→ Stated task a:
Rewrite the design file records from their first line through the line containing "var sketch = newSketch(context, id", swapping each "Q0" for "planeQuery" and leaving everything else unchanged.

→ Text segment:

________________________________________

“Well, no, of course not,” Elise replied. “Why would I pay more if it was available for a pound less?”
“Sure. So let’s say you go into the store and it turns out the £1.10 version is a smaller pot and the chocolate isn’t your favourite kind. What is your favourite, by the way?”
“I like the bitter kind – Green & Black’s is what I usually buy.”
“OK, so this one is a Cadbury’s Dairy Milk teapot. Still interested?”
“Not sure – I suppose it depends on my mood. But I’d probably give it a miss and buy the one I originally wanted.”
Maggie thanked her and walked outside with me.
“So here’s the main point about demand curves. You have a customer there who’s ready and willing to hand over £2.10 to you. But if you set your price at £1.10 – sure, you’ll get John and the other guy to buy from you, but you’re giving free money to Elise. She told us she’ll pay £2.10, but if we offer it for less, of course she’ll take it for less.”
“So what are you going to do? If you sell it for £2.10 you’ll lose the business of the other two.”

________________________________________

(Dataset excerpts)
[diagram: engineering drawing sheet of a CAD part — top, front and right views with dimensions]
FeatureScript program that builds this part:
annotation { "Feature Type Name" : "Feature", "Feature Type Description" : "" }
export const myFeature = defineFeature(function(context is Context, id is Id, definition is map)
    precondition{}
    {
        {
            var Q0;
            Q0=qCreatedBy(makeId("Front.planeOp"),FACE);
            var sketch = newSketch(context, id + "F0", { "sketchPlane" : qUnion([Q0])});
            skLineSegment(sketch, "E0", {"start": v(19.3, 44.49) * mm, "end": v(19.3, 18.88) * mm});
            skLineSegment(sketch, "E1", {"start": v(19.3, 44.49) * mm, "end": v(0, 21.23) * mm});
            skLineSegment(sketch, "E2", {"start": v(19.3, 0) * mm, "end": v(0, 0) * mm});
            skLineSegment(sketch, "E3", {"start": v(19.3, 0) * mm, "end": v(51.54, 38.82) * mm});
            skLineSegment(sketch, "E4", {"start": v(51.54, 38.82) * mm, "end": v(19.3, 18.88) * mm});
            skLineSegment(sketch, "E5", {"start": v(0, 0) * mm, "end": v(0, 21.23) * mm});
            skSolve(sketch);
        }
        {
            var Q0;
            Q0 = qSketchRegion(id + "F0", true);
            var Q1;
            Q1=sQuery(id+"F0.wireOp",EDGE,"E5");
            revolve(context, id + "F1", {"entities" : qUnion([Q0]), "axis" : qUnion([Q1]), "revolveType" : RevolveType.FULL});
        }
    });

________________________________________

→ Stated task b:
In the dialogue about demand curves, which chocolate does Elise say she usually buys?

→ Task answer a:
[diagram: engineering drawing sheet of a CAD part — top, front and right views with dimensions]
FeatureScript program that builds this part:
annotation { "Feature Type Name" : "Feature", "Feature Type Description" : "" }
export const myFeature = defineFeature(function(context is Context, id is Id, definition is map)
    precondition{}
    {
        {
            var planeQuery;
            planeQuery=qCreatedBy(makeId("Front.planeOp"),FACE);
            var sketch = newSketch(context, id + "F0", { "sketchPlane" : qUnion([planeQuery])});

→ Task answer b:
Green & Black's